STATED PROBLEM — Arrange the lines of every entry below as a single numbered list, skipping any blank lines and leaving the pictures out.

[Rows from a dataset]
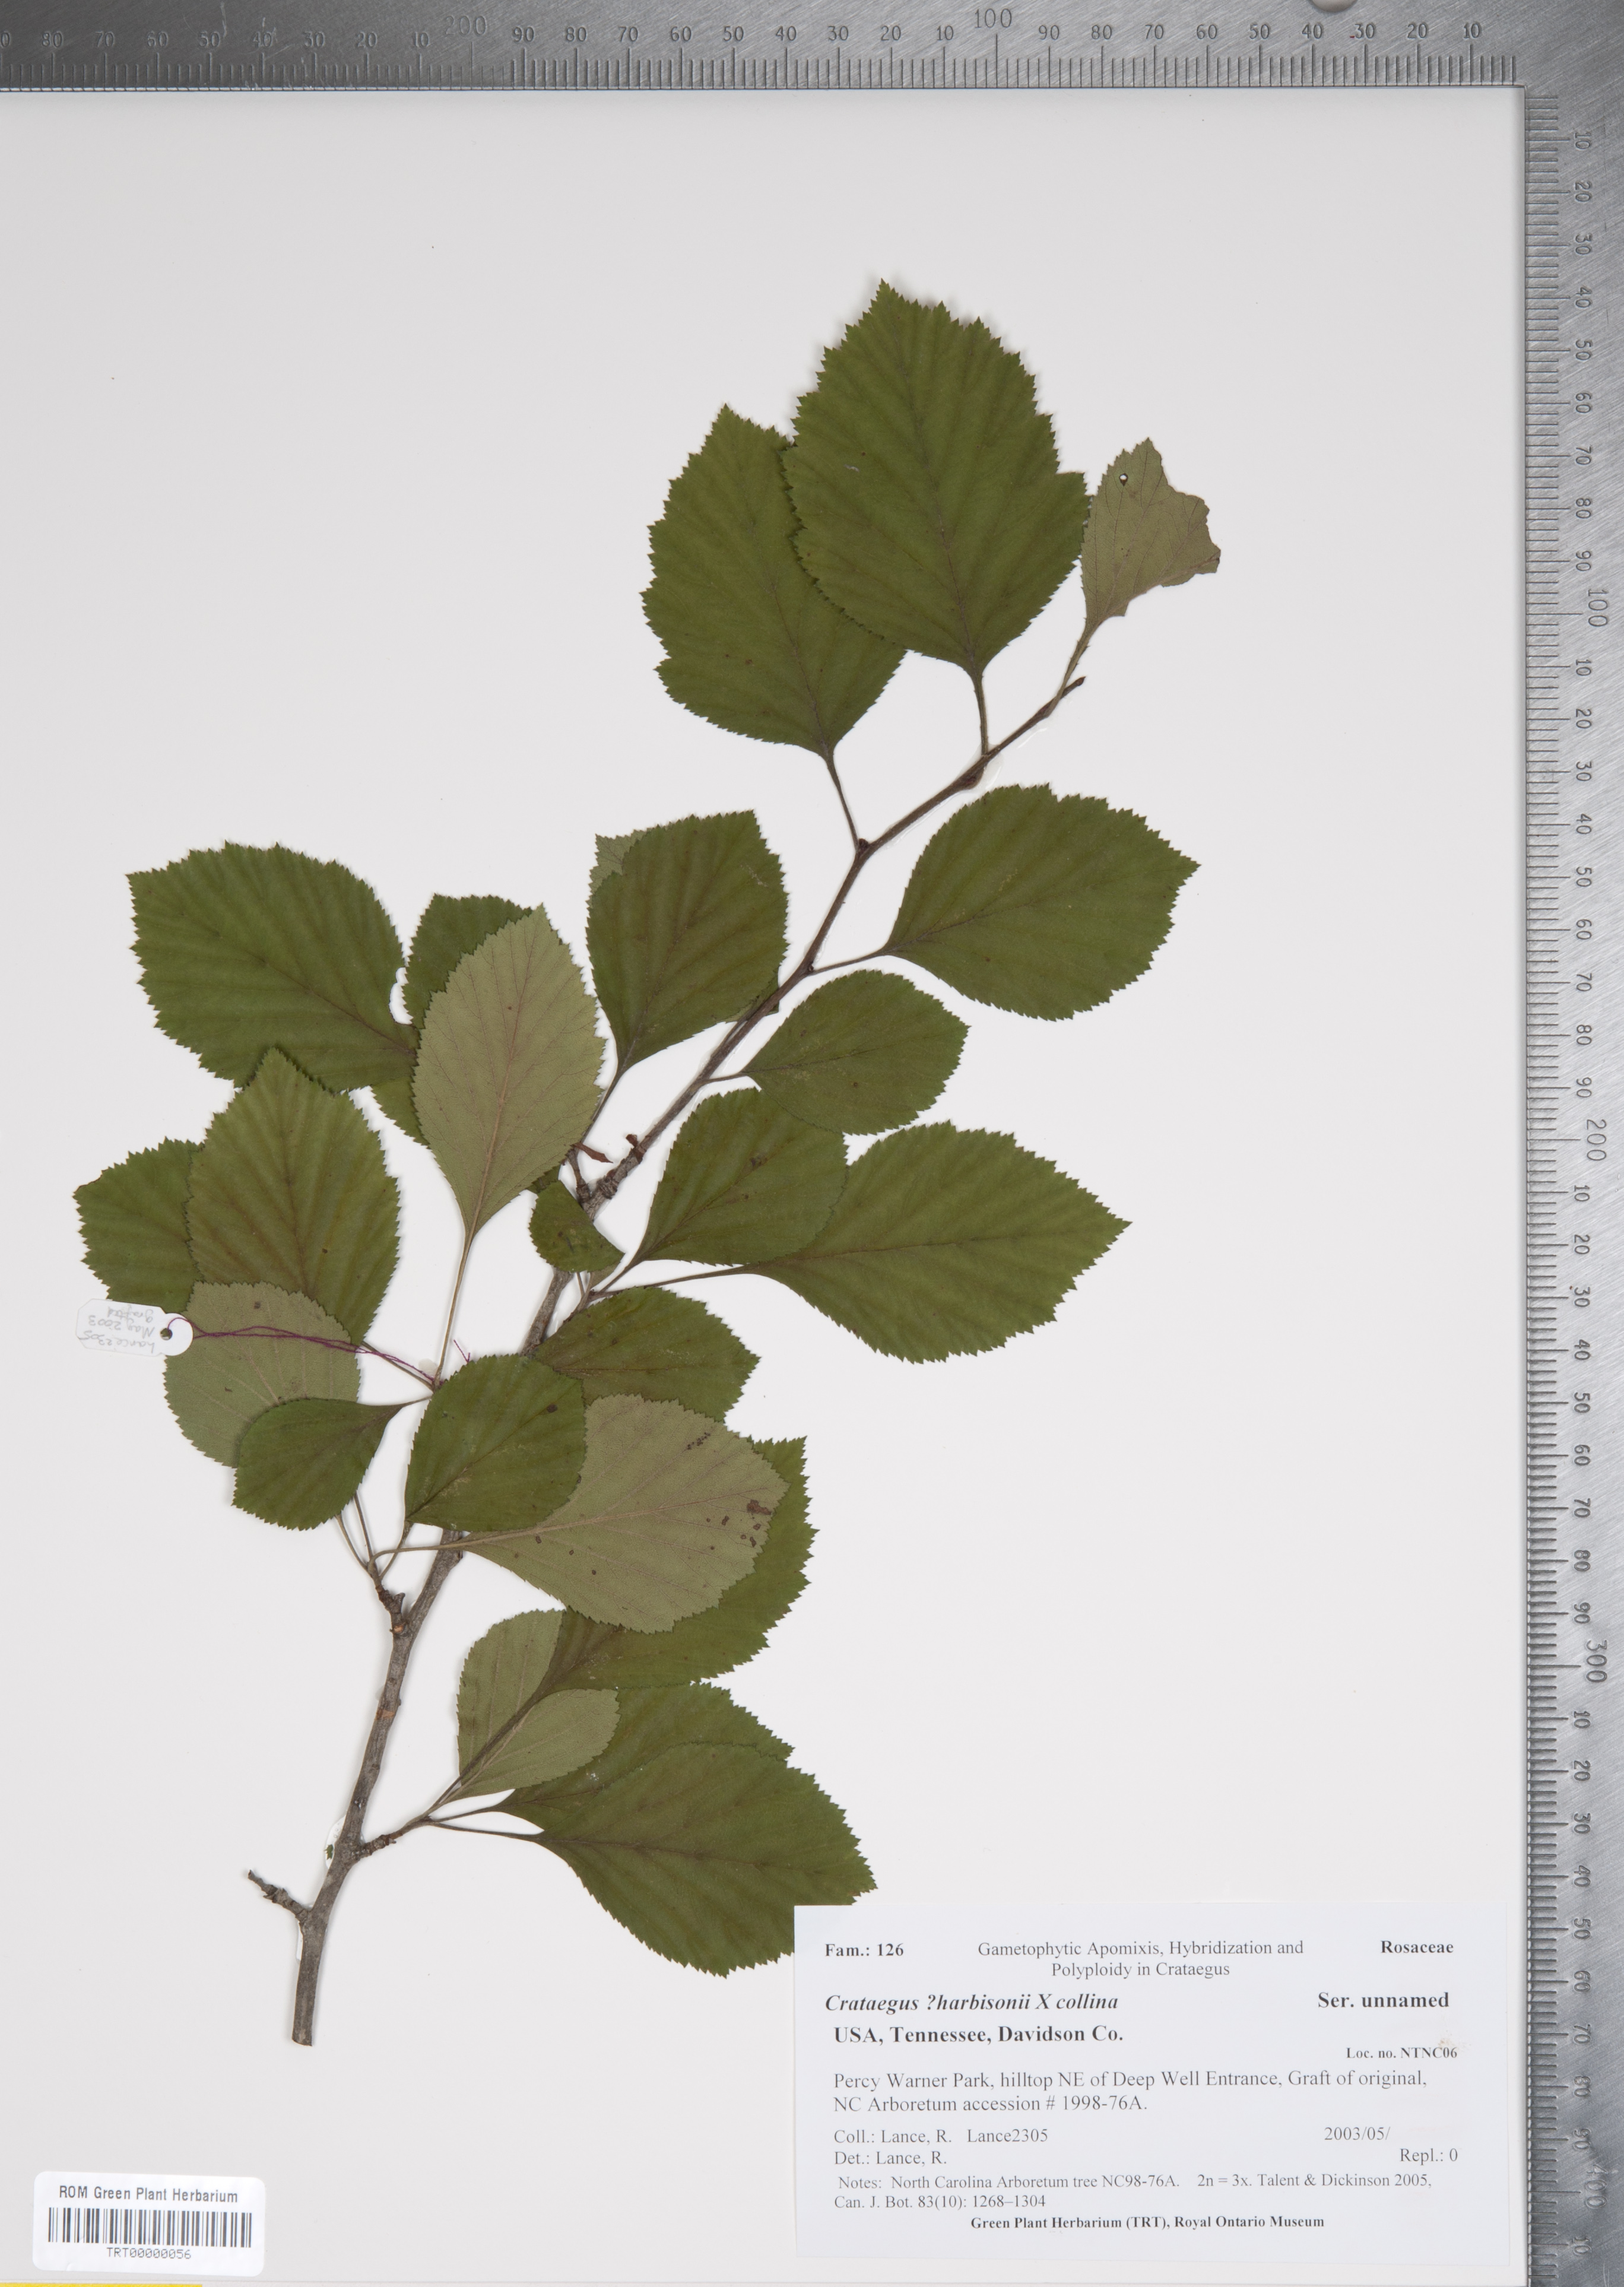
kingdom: Plantae
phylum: Tracheophyta
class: Magnoliopsida
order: Rosales
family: Rosaceae
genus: Crataegus
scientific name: Crataegus
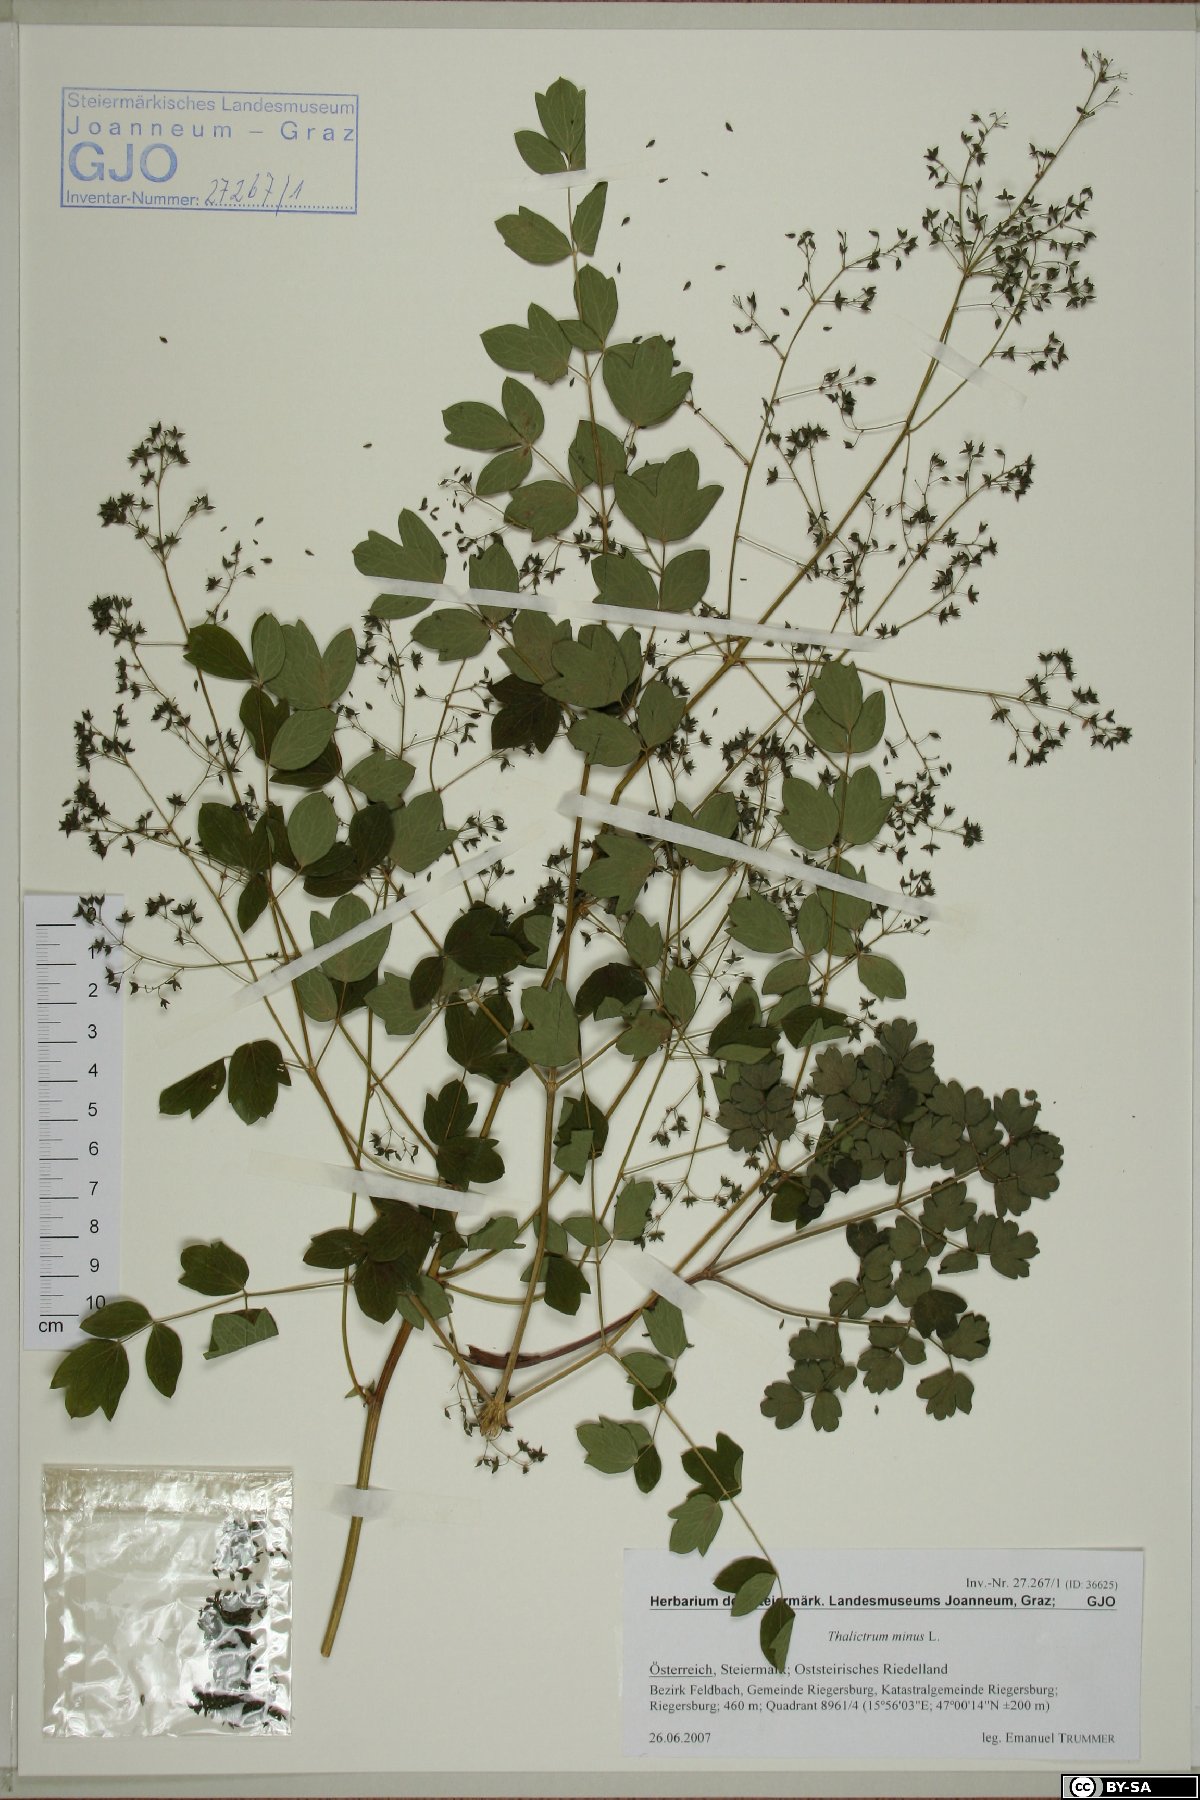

FINAL RESULT —
1. kingdom: Plantae
2. phylum: Tracheophyta
3. class: Magnoliopsida
4. order: Rosales
5. family: Rosaceae
6. genus: Crataegus
7. scientific name: Crataegus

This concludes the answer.